Objectives:
Compare two alternative approaches to parameter estimation using the first-order conditional estimation with interaction (FOCE-I) method in mixed-effect non-linear regression for efficiency and robustness.
Methods:
Typically, in the FOCE-I, finite difference (FD) is used to approximate the gradient. FD is a numerical approximation to the gradient, accomplished by calculating the objective function value at multiple points. Almquist [1] first described using sensitivity equations (SE) to calculate the gradient in FOCE-I and reported improved speed in NONMEM. An alternative to SE is automatic differentiation using dual numbers (AD). This method is widely used in training neural networks. We have implemented AD for parameter optimization (ADPO). We present a comparison of the effect of these two exact methods of calculating the gradient in FOCE-I. The NONMEM FAST option vs NONMEM without FAST was used to evaluate the effect of SE and NLME with ADPO vs NLME without ADPO was used to evaluate the effect of ADPO.
72 models were constructed using pyDarwin. The models included 1,2 and 3 compartments, with Michaelis-Menten elimination, and were specified by ordinary differential equations (ODE). Other model options were an estimated exponent on Km in the Michaelis-Menten expression, the central volume independent of or an allometric function of weight, and various OMEGA structures, up to 4 diagonal elements and various non-diagonal structures. All models included first-order absorption. The data set included 50 subjects with 8 samples each. The DVERK ODE solver was used for all evaluations. The data set construction and parameter values were designed such that the models ranged from well-identified to poorly-identified, as an attempt to represent the real world model selection process.
The primary metrics of algorithm performance are execution time for estimation and the covariance step. Secondary endpoints include the fraction that had successful convergence and the fraction with successful covariance step.
Results:
Figure 1 shows execution time of FD vs SE in NONMEM vs the number of THETAs. Only models that completed in < 6 hours without unrecoverable numerical problems were included.
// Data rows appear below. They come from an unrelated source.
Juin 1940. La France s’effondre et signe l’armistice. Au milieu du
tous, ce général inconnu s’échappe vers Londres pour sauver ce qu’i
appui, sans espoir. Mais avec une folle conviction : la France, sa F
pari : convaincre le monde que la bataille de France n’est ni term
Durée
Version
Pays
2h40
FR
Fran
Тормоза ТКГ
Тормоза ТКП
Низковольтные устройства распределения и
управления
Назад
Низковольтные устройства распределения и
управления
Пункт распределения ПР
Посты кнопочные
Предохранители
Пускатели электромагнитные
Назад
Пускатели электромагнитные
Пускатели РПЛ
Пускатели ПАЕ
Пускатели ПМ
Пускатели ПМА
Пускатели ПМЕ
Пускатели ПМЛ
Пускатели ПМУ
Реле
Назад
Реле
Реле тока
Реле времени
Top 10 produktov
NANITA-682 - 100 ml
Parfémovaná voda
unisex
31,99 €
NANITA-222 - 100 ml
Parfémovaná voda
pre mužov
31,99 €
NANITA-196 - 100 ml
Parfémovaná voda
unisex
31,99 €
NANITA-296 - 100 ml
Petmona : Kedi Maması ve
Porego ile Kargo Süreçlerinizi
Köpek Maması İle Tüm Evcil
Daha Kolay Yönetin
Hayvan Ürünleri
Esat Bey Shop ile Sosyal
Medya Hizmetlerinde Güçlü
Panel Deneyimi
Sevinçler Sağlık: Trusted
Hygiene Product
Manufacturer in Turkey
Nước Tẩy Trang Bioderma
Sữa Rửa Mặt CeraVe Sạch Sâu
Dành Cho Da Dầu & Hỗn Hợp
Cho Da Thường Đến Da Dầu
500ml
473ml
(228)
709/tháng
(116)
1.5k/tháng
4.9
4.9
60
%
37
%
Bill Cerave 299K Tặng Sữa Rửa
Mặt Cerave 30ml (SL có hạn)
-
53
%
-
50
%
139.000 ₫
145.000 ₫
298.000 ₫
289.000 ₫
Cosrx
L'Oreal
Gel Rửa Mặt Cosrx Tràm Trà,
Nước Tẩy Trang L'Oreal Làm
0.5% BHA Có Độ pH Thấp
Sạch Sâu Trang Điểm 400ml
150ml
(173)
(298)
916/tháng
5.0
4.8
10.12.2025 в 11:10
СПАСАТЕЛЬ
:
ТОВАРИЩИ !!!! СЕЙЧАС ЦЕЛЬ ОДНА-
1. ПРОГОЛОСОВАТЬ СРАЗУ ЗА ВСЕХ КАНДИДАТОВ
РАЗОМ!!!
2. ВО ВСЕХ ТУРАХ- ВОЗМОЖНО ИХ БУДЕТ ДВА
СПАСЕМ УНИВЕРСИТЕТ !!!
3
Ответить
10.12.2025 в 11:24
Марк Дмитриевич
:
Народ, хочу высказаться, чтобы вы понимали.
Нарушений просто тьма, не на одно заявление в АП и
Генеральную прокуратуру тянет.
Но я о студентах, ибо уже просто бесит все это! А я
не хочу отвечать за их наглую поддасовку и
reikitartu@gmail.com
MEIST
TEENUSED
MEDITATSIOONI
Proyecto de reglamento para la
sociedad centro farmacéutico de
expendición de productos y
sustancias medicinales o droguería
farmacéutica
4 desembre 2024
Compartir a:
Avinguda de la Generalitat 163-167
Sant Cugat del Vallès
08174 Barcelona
Figure 2 shows execution time of FD vs AD in NLME vs the number of THETAs.
Conclusions:
In this limited sample of 1, 2 and 3 compartment ODE models across a range of model complexity, both SE and ADPO improve the execution speed of the covariance step by approximately 3 fold (~66% reduction in time). ADPO also improved the execution time for estimation by approximately 3 fold. SE may have improved the likelihood of successful convergence but not of a successful covariance step. ADPO had no effect on the likelihood of successful convergence or of a successful covariance step.
1. Almquist J, et al Using sensitivity equations for computing gradients of the FOCE and FOCEI approximations to the population likelihood. J Pharmacokinet Pharmacodyn. 2015 Jun;42(3):191-209. doi: 10.1007/s10928-015-9409-1. Epub 2015 Mar 24. PMID: 25801663; PMCID: PMC4432110.